Document text —

When this Court took up Lualemaga’s case, the only issue before the Court was whether the Commissioner certified the proper candidate in conformity with Article II, § 4 of the Revised Constitution of American Samoa. Relying on the scant evidence, the Court held that indeed Lualemaga should have been certified and the Commissioner had no discretion to act otherwise. See Faliu v. Fofo, CA. No. 2504-72, slip op. at 1-2 (Trial Div. Jan. 8, 1973) (Opinion and Order). The Court ordered the Commissioner to certify Lualemaga and, in effect, void his original certification of Tuitasi. Id. Tuitasi moved to intervene in that matter claiming that he had in fact received more votes than Lualemaga and, furthermore, Lualemaga did not meet the residency requirements under Article II, § 3. The Court denied Tuitasi’s motion to intervene because it was untimely. See Faliu v. Fofo, CA. No. 2504-72, slip op. at 1 (Trial Div. Feb. 9, 1973) (Memorandum and Order).

The Court also noted that the issues Tuitasi raised were not issues the Court could decide. Id. at 2. Citing Mola and Powell, the Court declared that whether a candidate meets the requirements under Article II, § 3 and/or received more votes in an election were non-justiciable issues which must be resolved by the Senate under Article II, § 22. Id. In a footnote, the Court added that Tuitasi had already petitioned the Senate concerning the same allegations. Id. n.2. That action strengthened the reasoning that this Court cannot be involved in such a determination. The Senate apparently made its choice because a few days after the Court’s order was issued, it swore-in Lualemaga. Tuitasi, 4 A.S.R. at 800.

[Stored items from a collection]
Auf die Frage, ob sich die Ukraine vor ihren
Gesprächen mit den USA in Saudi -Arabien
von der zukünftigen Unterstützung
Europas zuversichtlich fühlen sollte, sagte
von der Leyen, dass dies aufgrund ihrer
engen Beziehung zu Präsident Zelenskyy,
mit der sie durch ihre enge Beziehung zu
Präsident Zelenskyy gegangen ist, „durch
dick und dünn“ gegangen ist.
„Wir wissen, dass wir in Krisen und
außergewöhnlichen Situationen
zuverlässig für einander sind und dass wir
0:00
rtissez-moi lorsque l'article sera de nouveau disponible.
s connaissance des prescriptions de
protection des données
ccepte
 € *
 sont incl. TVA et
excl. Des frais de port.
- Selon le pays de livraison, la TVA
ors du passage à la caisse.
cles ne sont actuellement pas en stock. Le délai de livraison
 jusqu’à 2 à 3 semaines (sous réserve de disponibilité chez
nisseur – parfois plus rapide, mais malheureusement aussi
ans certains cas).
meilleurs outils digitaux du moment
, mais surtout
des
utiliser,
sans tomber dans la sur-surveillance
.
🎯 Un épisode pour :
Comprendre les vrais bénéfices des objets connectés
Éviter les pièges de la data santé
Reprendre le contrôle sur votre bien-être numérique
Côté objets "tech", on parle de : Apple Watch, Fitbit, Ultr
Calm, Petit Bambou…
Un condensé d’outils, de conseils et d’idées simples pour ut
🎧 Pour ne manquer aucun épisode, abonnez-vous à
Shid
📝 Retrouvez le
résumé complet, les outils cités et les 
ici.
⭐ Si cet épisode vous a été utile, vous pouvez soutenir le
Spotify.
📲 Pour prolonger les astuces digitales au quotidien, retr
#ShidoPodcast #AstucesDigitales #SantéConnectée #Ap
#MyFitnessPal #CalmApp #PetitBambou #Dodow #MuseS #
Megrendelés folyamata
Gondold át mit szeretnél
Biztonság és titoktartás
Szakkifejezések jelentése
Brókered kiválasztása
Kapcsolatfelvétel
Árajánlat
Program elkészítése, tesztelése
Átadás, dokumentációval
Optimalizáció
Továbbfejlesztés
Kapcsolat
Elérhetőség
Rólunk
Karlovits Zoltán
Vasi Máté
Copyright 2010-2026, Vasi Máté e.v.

Exercises to complete —
(A) Using the excerpt on Lualemaga's case, decide whether each statement agrees with it: (i) the Court denied Tuitasi's motion to intervene because it was untimely; (ii) the Senate swore in Tuitasi a few days after the Court's order; (iii) the Commissioner had discretion over whom to certify. Answer yes or no for each, and quote the deciding words.
(B) List every section of Article II of the Revised Constitution of American Samoa that the excerpt on Lualemaga's case cites.
(C) Rewrite the passage of the excerpt on Lualemaga's case that begins at the words "The Court also" and stops after "A.S.R. at 800.", changing every "Senate" to "Legislature".

Results of the tasks —
(A)
(i) Yes: "The Court denied Tuitasi’s motion to intervene because it was untimely."
(ii) No: "a few days after the Court’s order was issued, it swore-in Lualemaga."
(iii) No: "the Commissioner had no discretion to act otherwise."

(B)
Article II, § 4
Article II, § 3
Article II, § 22

(C)
The Court also noted that the issues Tuitasi raised were not issues the Court could decide. Id. at 2. Citing Mola and Powell, the Court declared that whether a candidate meets the requirements under Article II, § 3 and/or received more votes in an election were non-justiciable issues which must be resolved by the Legislature under Article II, § 22. Id. In a footnote, the Court added that Tuitasi had already petitioned the Legislature concerning the same allegations. Id. n.2. That action strengthened the reasoning that this Court cannot be involved in such a determination. The Legislature apparently made its choice because a few days after the Court’s order was issued, it swore-in Lualemaga. Tuitasi, 4 A.S.R. at 800.